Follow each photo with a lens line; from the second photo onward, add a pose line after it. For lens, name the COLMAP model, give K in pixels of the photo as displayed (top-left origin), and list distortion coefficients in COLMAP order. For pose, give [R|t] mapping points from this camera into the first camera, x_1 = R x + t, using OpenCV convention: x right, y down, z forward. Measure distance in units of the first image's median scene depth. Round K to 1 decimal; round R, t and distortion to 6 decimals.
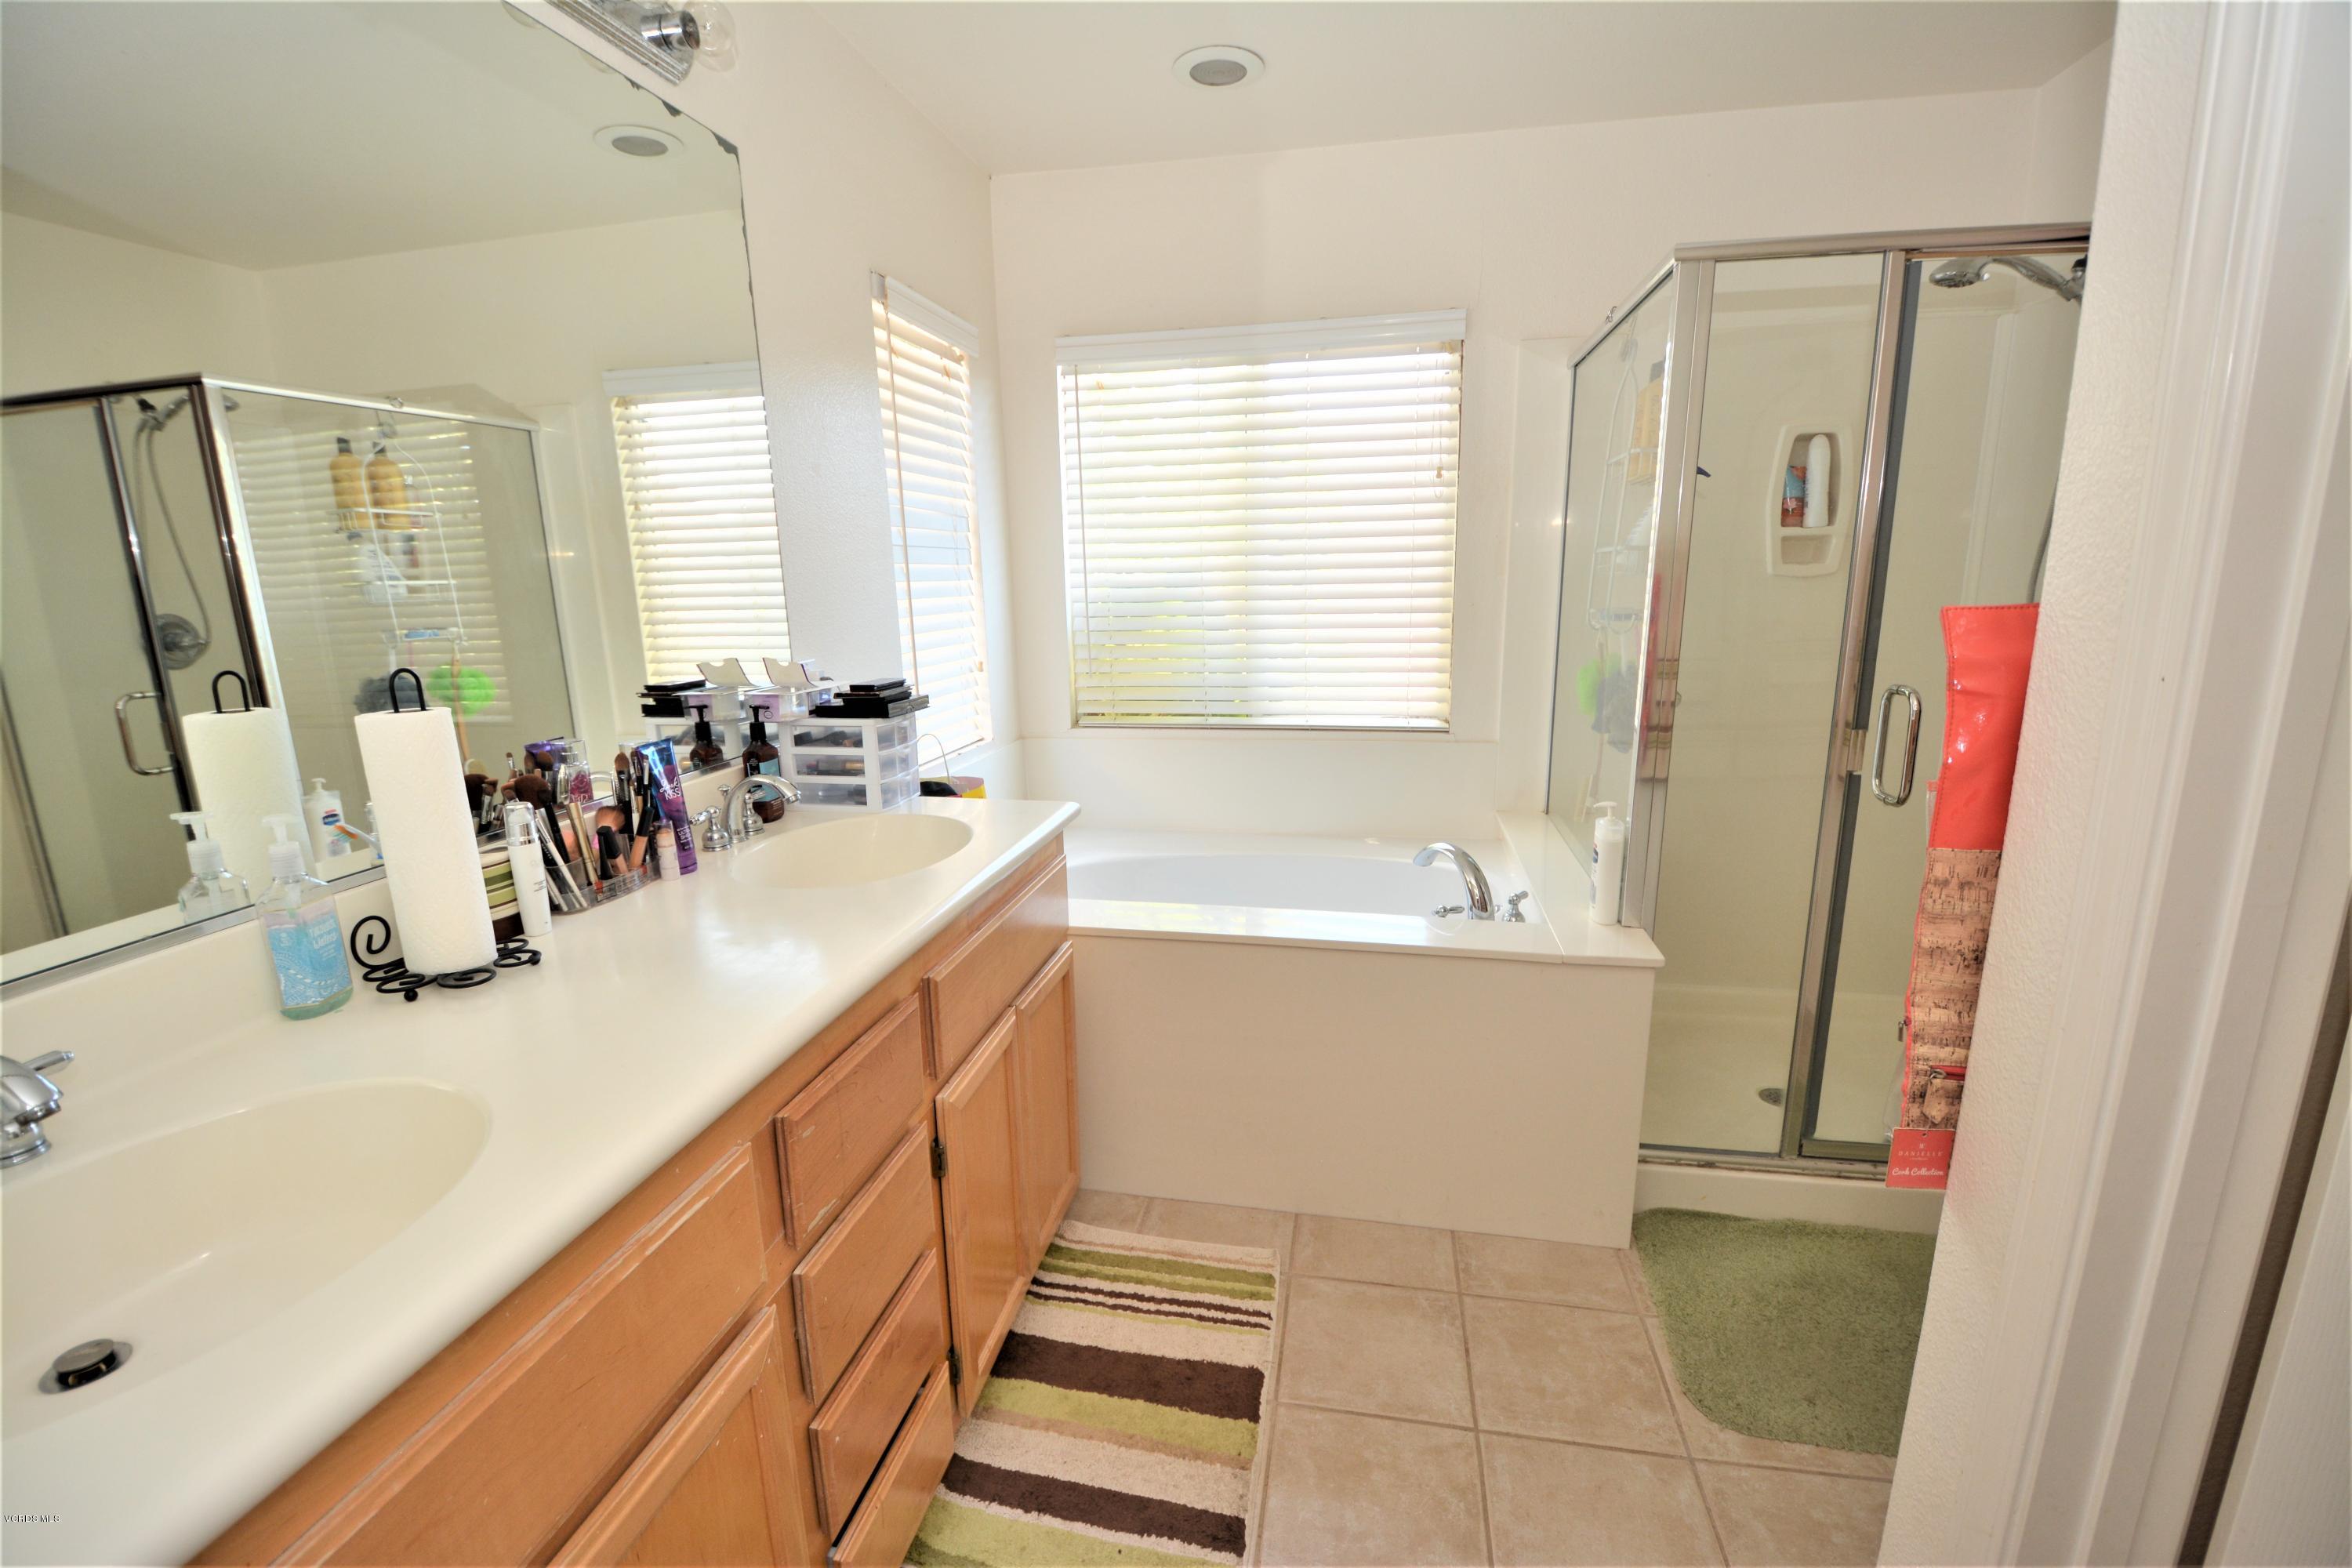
lens RADIAL K [[1030.3, 0, 1157.8], [0, 1030.3, 801.9], [0, 0, 1]] dist [0.016269, -0.024424]
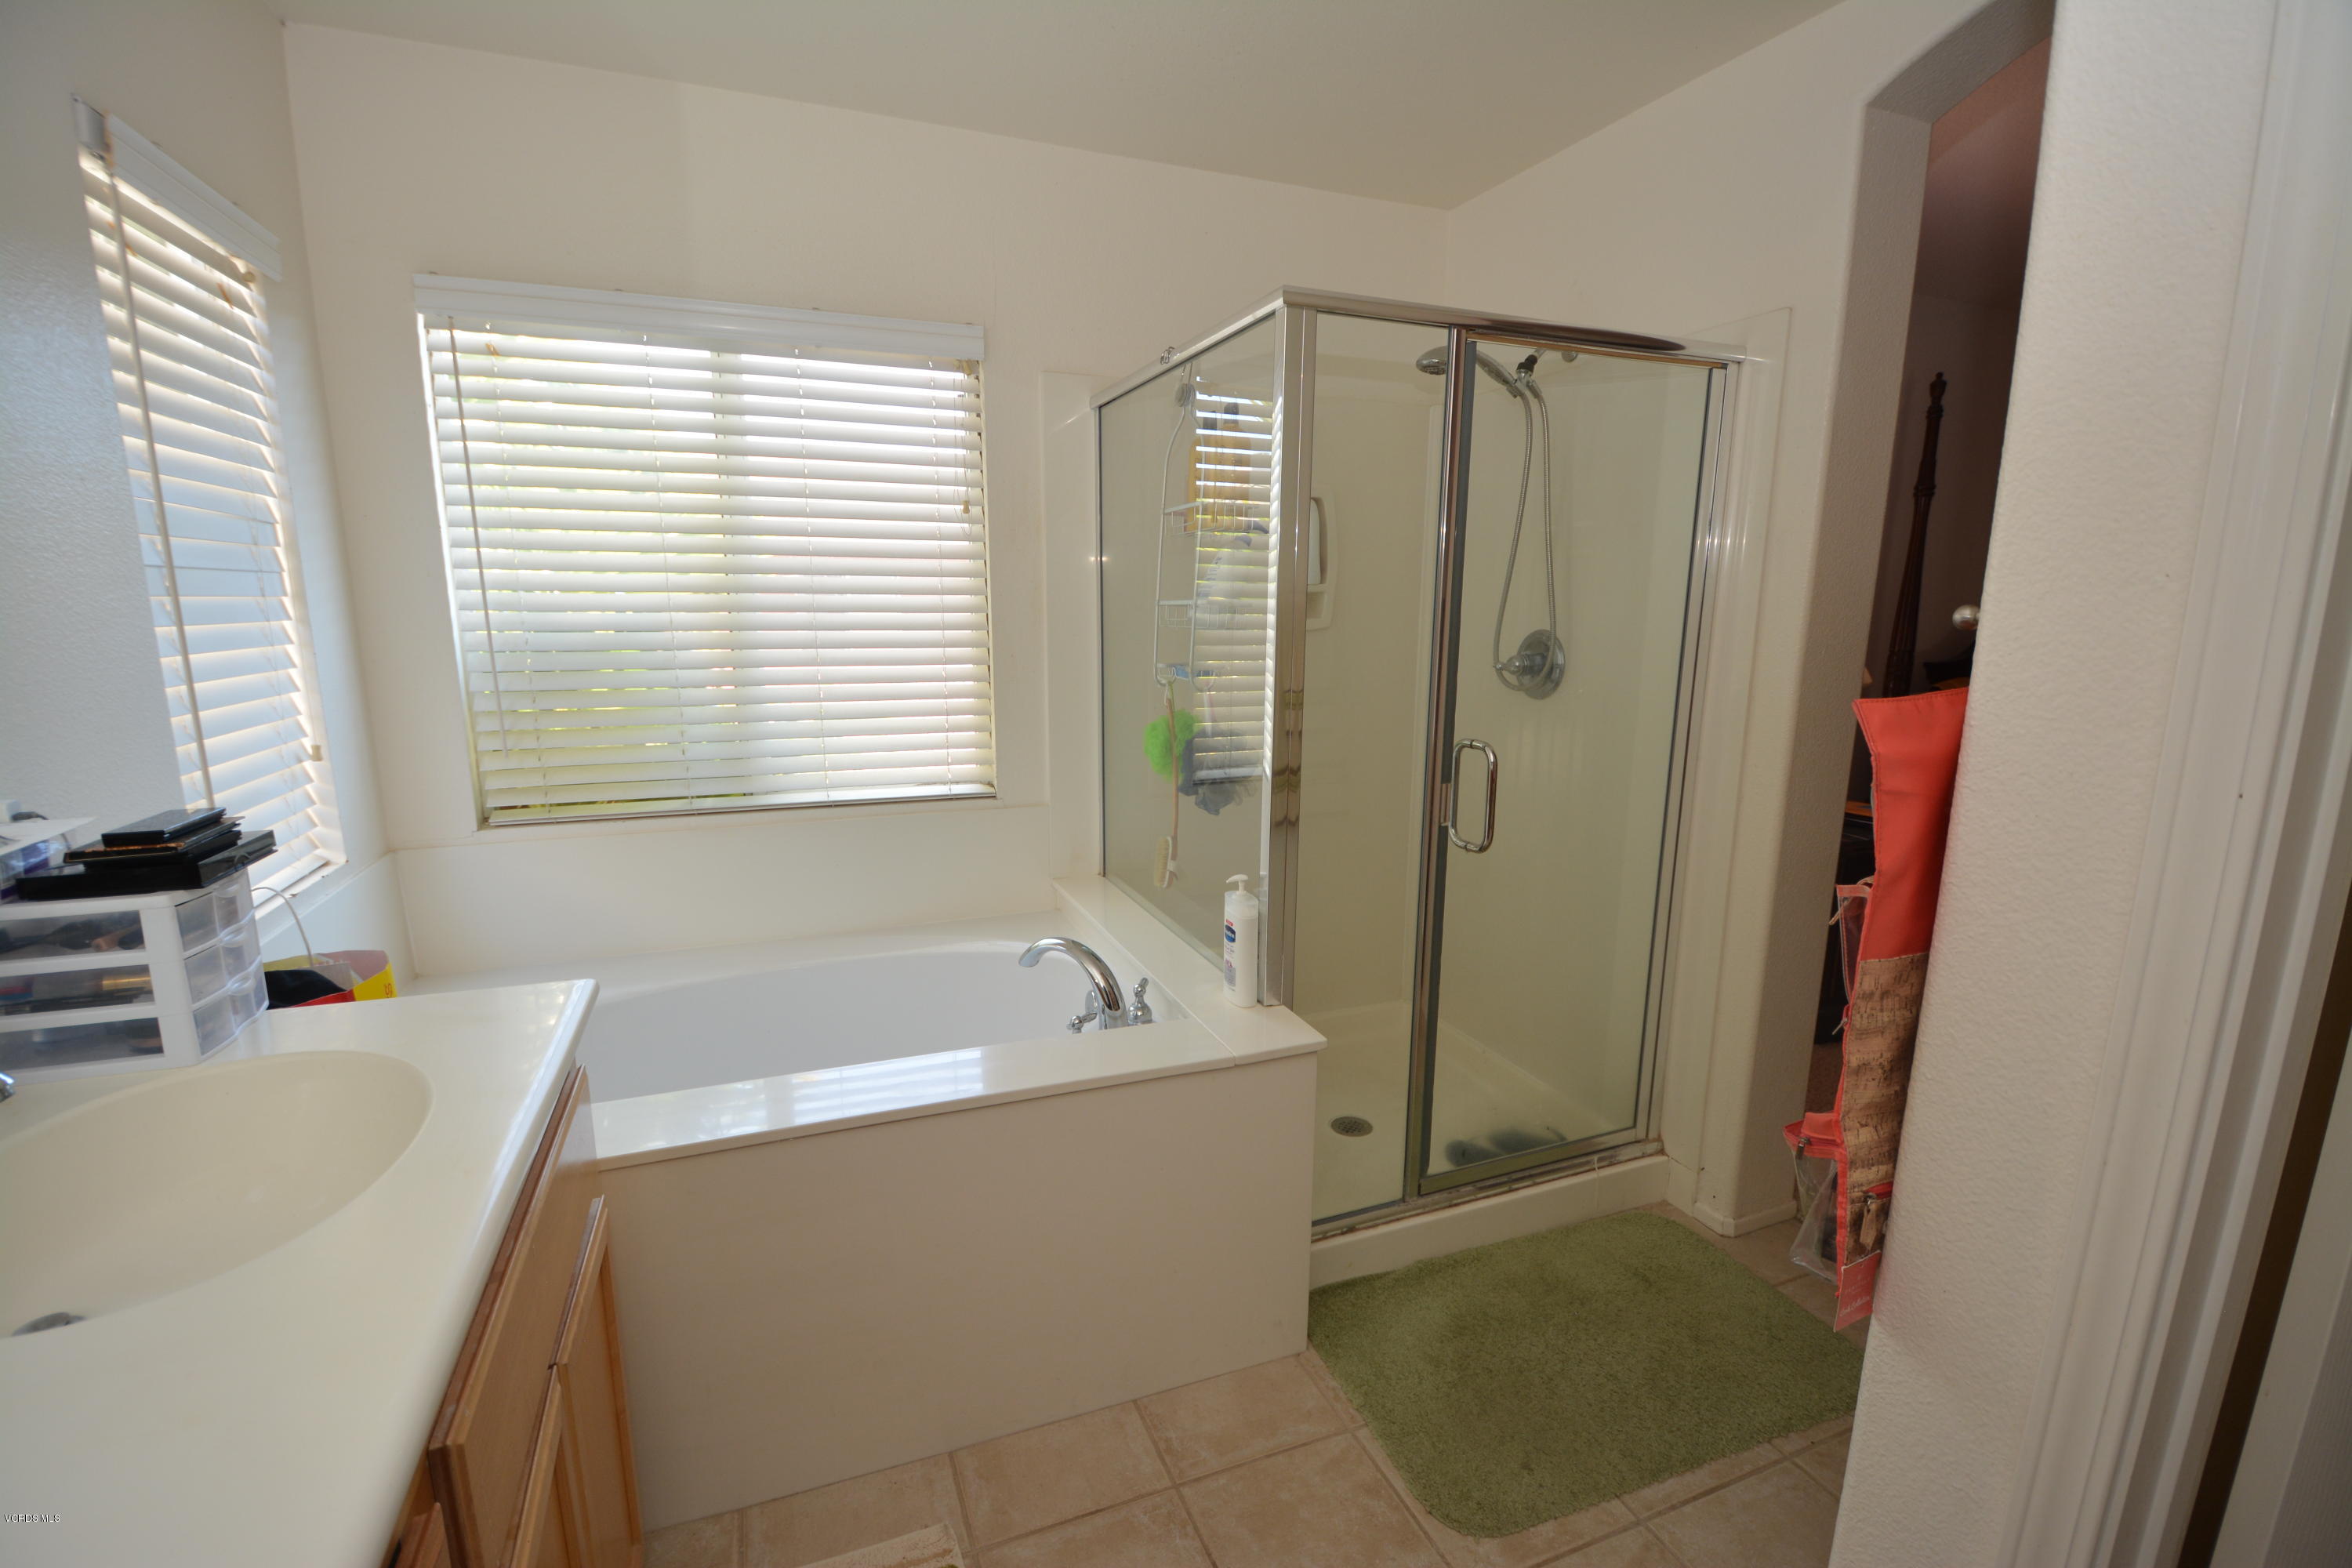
lens RADIAL K [[1030.3, 0, 1157.8], [0, 1030.3, 801.9], [0, 0, 1]] dist [0.016269, -0.024424]
pose [[0.837369, -0.080954, 0.540611, -0.113971], [0.096906, 0.995293, -0.001060, -0.068372], [-0.537980, 0.053276, 0.841272, 0.244635]]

Problem to work on:
The material must be restated verbatim. Its pictures must be omitted.

Finished exercise:
Follow each photo with a lens line; from the second photo onward, add a pose line after it. For lens, name the COLMAP model, give K in pixels of the photo as displayed (top-left origin), and list distortion coefficients in COLMAP order. For pose, give [R|t] mapping points from this camera into the first camera, x_1 = R x + t, using OpenCV convention: x right, y down, z forward. Measure distance in units of the first image's median scene depth. Round K to 1 decimal; round R, t and distortion to 6 decimals.
lens RADIAL K [[1030.3, 0, 1157.8], [0, 1030.3, 801.9], [0, 0, 1]] dist [0.016269, -0.024424]
lens RADIAL K [[1030.3, 0, 1157.8], [0, 1030.3, 801.9], [0, 0, 1]] dist [0.016269, -0.024424]
pose [[0.837369, -0.080954, 0.540611, -0.113971], [0.096906, 0.995293, -0.001060, -0.068372], [-0.537980, 0.053276, 0.841272, 0.244635]]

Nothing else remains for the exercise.